Author: Trevor.Tracey-Patte@ga.gov.au Date: 2005/02/03 - 23:28

Fernando

There are three different items to be considered here. 

Firstly, if the records returned are in 3D will MapServer handle it? From my 
(very) brief overview of the code, it appears that you only handle 2D records. 
If it cannot display 3D, it doesn't matter about the FILTER because it won't 
display the records (or not correctly) anyway.

Secondly, if the data is stored in geodetic form (ie lat/long) you cannot use 
an optimized rectangle in the query geometry (pre Oracle 10g) - it must be the 
coordinates of a box given in an anti-clockwise direction and returning to the 
starting point (ie 5 coordinate pairs).

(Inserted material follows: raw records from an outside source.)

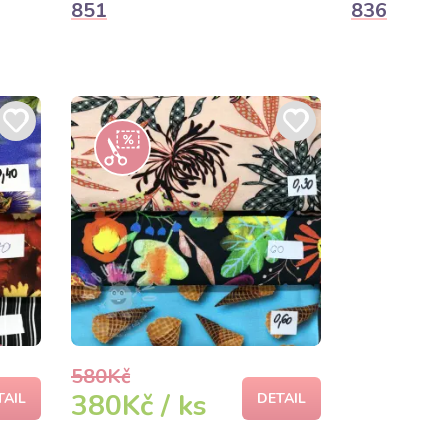
851
836
580Kč
380Kč / ks
TAIL
DETAIL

Given this, the query you are using 
will work in most circumstances on 3D data. The default indexing for Oracle 
Spatial is 2D and I believe this is used most by most organisations (we do). So 
even if the data is in 3D, the query geometry can be in 2D and this will work 
correctly. 

Lastly using SDO_FILTER is faster but is not accurate. SDO_FILTER is the 
primary filter used in a two part process. It uses approximations (ie minimum 
bounding rectangles) around the spatial data and if these MBRs intersect with 
the MBR of your search geometry it returns the record. This works well for 
points but not for lines or polygons. eg. if you search for a point just off 
the coast of South America (say near Rio) and use SDO_FILTER you will get the 
record of Brazil returned as Oracle has drawn a box around Brazil and the point 
off the coast is inside the box. You should use the Oracle function SDO_RELATE 
to return exact results from Oracle. It is slower but it is accurate. If you 
use SDO_RELATE, there is also a required 'mask' parameter and I would suggest 
using 'mask=ANYINTERACT querytype=WINDOW' as this will return any geometry that 
is inside, intersects or touches the query geometry.

Hope this is helpful.
tbonfort commented 12 years ago

Author: fsimon@univali.br Date: 2005/02/04 - 00:16

Hi,
   Thanks for your reply. For the 4.4 version I implemented the options:
"FILTER", "RELATE", "GEOMRELATE" and "NONE" token for the layer data. You can
define any of this tokens, if you define FILTER the code will use the SDO_FILTER
operator, if you defined RELATE the code will use the SDO_RELATE
(mask=anyinteract) operator, if you defined GEOMRELATE the code will use the
RELATE geom function and if you defined the NONE the code don't use spatial
operator or spatial functions.
   About the geodetic function Mike from US Army told me about the problem and
we already fixed this problem for 9i version (10g version can work correctly
with geodetic data). I will commit the new version with this and other
improvements tomorrow.
   Yes, exist one problem about the 3D data in maporaclespatial, the code don't
draw the 3D data, I will add this support for the next version of code. But some
data in Mapserver don't use the z value, store but don't use. Of course that the
z values is very important and I will add this support for Oracle.
   Thanks for your hints.
tbonfort commented 12 years ago

Author: fsimon@univali.br Date: 2005/02/21 - 15:17

Hi,
    I added the support for 3D data in the new version of maporaclespatial.c
(1.21), I commited the file in cvs.
    The version of mapserver in CVS is 4.5 but you can tyr the new version
maporaclespatial.c with 4.4.x version without problem.
    Can you test this new version before I close the bug?
    Thanks.
tbonfort commented 12 years ago

Author: fsimon@univali.br Date: 2005/03/08 - 18:12

Some problems appears with 1.21 version when the kind of data is 3D but the z
value is defined as NULL.
Fixed with 1.22 version.
Thanks Trevor for the point about this problem with NULL value for z.